Helio: E, quando você está escrevendo, é tudo no nosso nome. Isso inevitavelmente passa por vários degraus de vaidade, de autocrítica, de medo mesmo, sabe? Quando você assina, teoricamente você é aquilo. 

MP: E como é a experiência de colocar seu nome em um disco de músicas que não são suas?

Reginaldo: Algumas canções acabam sendo mais Vanguart mesmo. Eu fico pensando que tem canções que têm arranjos mais nossos, um jeito de cantar mais Helio, em outras é um jeitão mais Dylan. Cada canção recebeu o que ela precisava. Não é só fazer cover, é um envolvimento muito maior.
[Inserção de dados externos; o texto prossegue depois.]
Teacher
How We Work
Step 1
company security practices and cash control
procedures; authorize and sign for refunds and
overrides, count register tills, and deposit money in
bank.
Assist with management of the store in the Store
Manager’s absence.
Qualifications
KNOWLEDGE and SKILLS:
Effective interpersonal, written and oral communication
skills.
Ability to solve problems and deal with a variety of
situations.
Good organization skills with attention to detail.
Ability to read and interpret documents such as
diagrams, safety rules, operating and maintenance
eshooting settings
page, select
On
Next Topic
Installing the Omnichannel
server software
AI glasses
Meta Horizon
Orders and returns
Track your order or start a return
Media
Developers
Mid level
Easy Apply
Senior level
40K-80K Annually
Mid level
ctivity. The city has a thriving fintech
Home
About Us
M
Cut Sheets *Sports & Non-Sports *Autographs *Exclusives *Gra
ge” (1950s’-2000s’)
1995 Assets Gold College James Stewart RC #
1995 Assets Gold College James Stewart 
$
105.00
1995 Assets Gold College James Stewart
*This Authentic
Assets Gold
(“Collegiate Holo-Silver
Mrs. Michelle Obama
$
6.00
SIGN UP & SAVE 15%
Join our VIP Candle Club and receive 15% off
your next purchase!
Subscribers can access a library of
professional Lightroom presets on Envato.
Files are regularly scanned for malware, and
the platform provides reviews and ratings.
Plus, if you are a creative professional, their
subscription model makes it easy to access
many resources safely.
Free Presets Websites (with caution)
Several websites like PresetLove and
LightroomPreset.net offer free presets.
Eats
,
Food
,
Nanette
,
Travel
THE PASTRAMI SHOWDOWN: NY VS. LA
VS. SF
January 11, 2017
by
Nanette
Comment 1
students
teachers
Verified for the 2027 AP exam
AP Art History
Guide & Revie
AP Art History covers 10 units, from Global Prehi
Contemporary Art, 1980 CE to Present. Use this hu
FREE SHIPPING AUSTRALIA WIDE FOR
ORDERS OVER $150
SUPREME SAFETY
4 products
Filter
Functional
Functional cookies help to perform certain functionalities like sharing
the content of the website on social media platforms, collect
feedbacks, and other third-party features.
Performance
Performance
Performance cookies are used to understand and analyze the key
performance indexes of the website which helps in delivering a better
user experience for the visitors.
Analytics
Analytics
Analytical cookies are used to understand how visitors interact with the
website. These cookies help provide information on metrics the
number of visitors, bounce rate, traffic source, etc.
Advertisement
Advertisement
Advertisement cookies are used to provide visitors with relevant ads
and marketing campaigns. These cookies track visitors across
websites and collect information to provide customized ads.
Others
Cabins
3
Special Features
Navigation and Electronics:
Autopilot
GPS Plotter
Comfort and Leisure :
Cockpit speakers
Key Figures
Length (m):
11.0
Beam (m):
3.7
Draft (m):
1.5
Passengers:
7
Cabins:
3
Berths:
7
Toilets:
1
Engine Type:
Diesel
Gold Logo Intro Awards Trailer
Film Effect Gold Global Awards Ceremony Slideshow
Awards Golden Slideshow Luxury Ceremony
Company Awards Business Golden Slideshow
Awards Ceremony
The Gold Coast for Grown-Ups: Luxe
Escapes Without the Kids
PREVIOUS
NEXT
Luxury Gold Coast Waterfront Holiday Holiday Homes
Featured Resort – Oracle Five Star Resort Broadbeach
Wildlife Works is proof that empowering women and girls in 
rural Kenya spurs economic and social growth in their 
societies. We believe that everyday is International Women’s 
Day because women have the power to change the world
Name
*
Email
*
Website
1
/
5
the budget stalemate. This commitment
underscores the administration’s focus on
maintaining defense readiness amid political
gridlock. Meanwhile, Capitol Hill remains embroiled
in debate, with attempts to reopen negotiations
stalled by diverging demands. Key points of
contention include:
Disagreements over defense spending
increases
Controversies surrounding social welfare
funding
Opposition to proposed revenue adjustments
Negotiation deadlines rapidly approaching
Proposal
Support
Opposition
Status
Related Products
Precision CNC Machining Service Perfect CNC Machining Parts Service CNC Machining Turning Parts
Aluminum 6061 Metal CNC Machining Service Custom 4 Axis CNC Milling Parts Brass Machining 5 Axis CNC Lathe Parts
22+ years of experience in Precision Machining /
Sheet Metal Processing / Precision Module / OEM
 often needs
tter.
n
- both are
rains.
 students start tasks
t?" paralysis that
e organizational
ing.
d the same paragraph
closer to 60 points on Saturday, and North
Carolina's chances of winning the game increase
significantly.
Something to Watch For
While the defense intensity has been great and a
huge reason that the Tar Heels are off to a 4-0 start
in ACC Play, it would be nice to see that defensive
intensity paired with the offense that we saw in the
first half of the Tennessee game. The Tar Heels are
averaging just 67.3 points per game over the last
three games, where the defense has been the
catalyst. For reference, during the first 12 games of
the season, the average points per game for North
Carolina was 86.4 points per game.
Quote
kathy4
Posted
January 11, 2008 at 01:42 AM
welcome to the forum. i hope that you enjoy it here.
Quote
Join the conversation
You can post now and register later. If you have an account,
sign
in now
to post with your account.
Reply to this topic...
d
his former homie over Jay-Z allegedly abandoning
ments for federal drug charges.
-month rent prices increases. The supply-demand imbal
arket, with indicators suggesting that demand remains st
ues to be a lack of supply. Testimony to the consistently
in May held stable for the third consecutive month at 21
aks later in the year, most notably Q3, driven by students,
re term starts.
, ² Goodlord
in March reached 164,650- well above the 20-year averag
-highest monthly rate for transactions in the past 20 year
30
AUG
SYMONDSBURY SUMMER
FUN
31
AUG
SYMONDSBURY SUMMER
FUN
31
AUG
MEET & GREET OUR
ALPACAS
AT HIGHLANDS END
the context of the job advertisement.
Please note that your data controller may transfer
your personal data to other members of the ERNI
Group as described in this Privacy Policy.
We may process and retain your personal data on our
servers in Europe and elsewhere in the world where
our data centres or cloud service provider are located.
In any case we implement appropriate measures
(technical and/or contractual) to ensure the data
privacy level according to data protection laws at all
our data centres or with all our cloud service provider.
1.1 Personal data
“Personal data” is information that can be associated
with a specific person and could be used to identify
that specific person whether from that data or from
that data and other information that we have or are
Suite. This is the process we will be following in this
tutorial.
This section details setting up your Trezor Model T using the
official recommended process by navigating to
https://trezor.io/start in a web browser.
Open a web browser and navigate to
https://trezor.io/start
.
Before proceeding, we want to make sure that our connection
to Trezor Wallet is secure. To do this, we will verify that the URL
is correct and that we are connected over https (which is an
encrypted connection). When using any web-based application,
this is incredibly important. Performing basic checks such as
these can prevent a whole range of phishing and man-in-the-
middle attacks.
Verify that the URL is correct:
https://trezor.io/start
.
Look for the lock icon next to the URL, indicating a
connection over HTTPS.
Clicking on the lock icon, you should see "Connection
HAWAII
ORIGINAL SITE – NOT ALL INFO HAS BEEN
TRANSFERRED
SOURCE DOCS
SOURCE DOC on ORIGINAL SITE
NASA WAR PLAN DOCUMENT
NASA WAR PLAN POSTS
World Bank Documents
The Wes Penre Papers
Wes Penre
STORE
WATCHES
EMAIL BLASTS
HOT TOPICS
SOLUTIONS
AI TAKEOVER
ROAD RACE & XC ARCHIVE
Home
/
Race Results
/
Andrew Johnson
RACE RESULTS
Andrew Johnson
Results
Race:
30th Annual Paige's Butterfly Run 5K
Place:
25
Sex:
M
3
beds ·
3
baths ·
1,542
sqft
Helio: Meu disco favorito dos últimos tempos se chama Ella Fiztegerald Sings the Cole Porter Songbook. Dylan, talvez, seja o cara com mais gente interpretando ele. E não tô falando de qualquer um, a gente tá falando de Nina Simone, Patti Smith, Joan Baez, Jeff Buckley, Jimi Hendrix, The Rolling Stones, George Harrison… a gente tá falando de um cara que é difícil ficar imune. Acho incrível gravar Bob Dylan, como acho que seria incrível gravar Belchior, Cazuza, Legião Urbana. Acho que a gente tem que celebrar esses caras. Não uma reverência boba de endeusar. Bob Dylan não é nenhum deus não, é só um cara muito foda.